» Document extract
==================================================

Audio Transformer Inductance

[CJ]

<...whether it's Bessel, Butterworth, peaked or overdamping is all dependent on the damping....>

don't forget that winding geometry can have an  influence on the curve,

for example, the LA2a reissue used a different winding geometry for the ha 100 x input copy,

instead of 2 pies per coil, they wound one pie.

much easier to wind this way, UTC had the dual winding thing down,

i do not know of anybody doing the side by side sections anymore,

so the old UTC HA100x has less leakage, which gives it a different curve,

 

[ruffrecords]

Just had an interesting response to a request for a special transformer from Edcor. I asked for:



Can you please give me a quote for a custom transformer to the following specification:

Turns ratio 12:1
Primary inductance 120 Henries
Power rating 1 watt.
Primary voltage rating 50V rms
Frequency response 10Hz to 40KHz +- 1dB
Transformer to be ungapped (no dc current)
Application is for headphones amplifier ac coupled from SRPP drive stage


And the reply I got today to my message (sent on 18th January) was:

Ian,

We don’t make this type of unit,  It takes a special core.

Phyllis Weston

 

[ruffrecords]

I have updated the document in the original post to include some corrections and additional data on Mouser transformers by NY Dave.

http://www.groupdiy.com/index.php?topic=47515.msg597880#msg597880

Cheers

Ian

 

[lassoharp]

Just had an interesting response to a request for a special transformer from Edcor. I asked for:



Can you please give me a quote for a custom transformer to the following specification:

Turns ratio 12:1
Primary inductance 120 Henries
Power rating 1 watt.
Primary voltage rating 50V rms
Frequency response 10Hz to 40KHz +- 1dB
Transformer to be ungapped (no dc current)

==================================================

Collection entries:
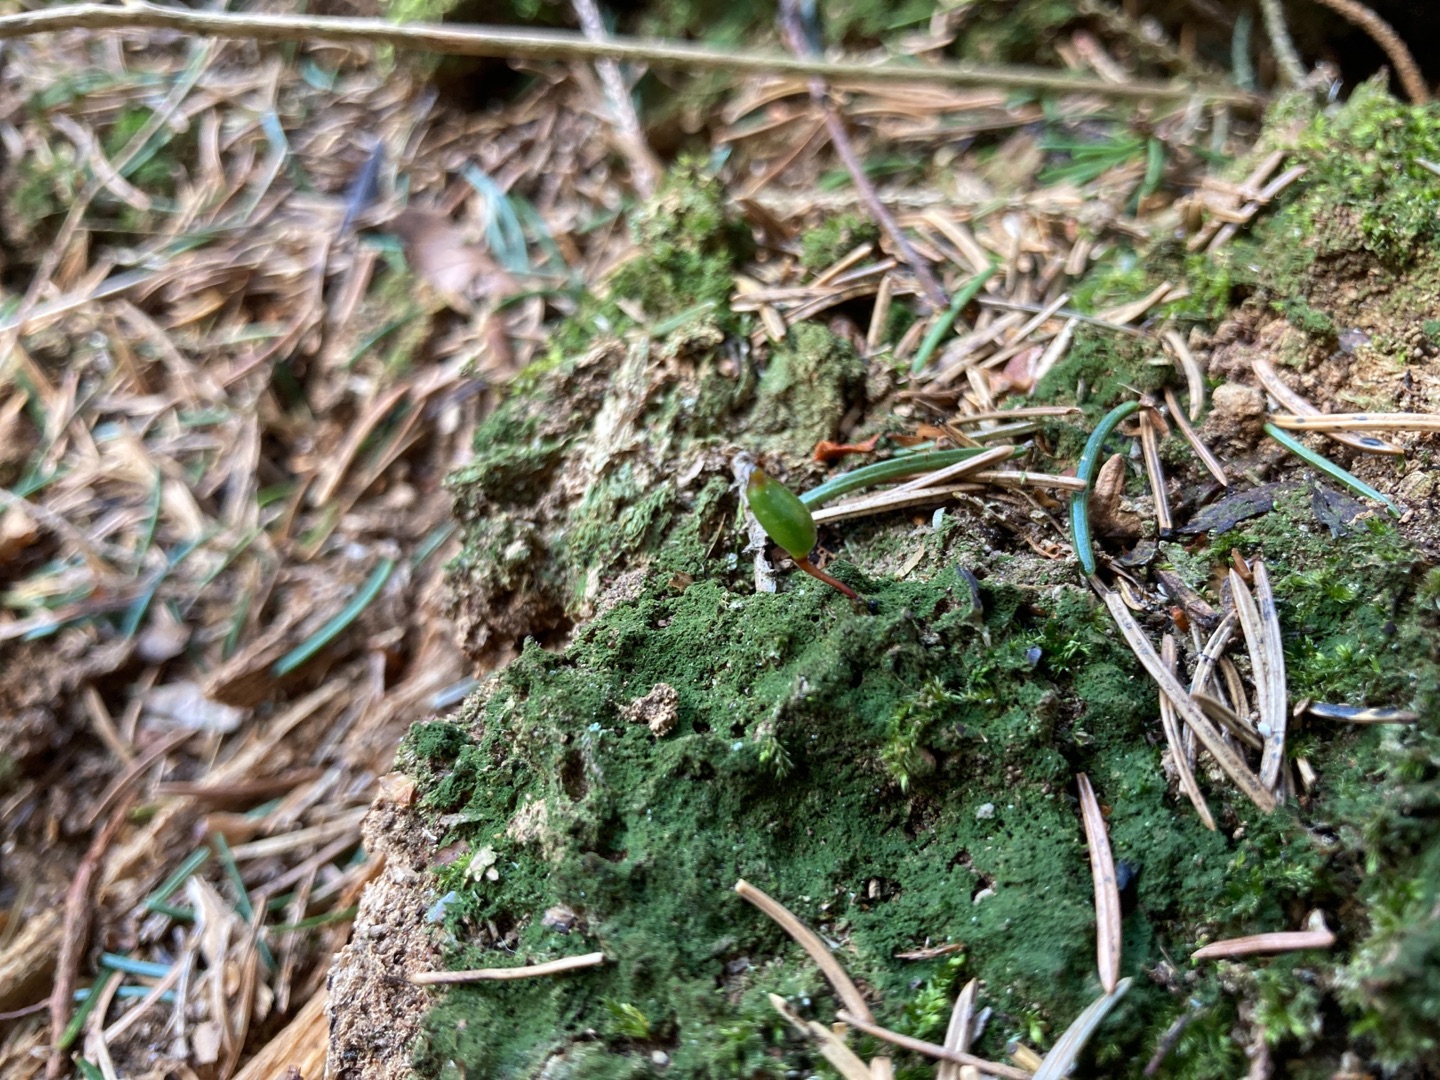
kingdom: Plantae
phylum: Bryophyta
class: Bryopsida
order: Buxbaumiales
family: Buxbaumiaceae
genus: Buxbaumia
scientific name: Buxbaumia viridis
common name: Grøn buxbaumia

==================================================

» Exercise details
Answer these questions about the forum thread:
1. How many pies per coil were wound for the LA2a reissue's HA100x input copy?
2. What primary inductance was specified in the request sent to Edcor?
3. What reason did the reply give for not making the unit?
Rely only on the forum thread above.

» Full output
1. One pie per coil.
2. 120 Henries.
3. It takes a special core.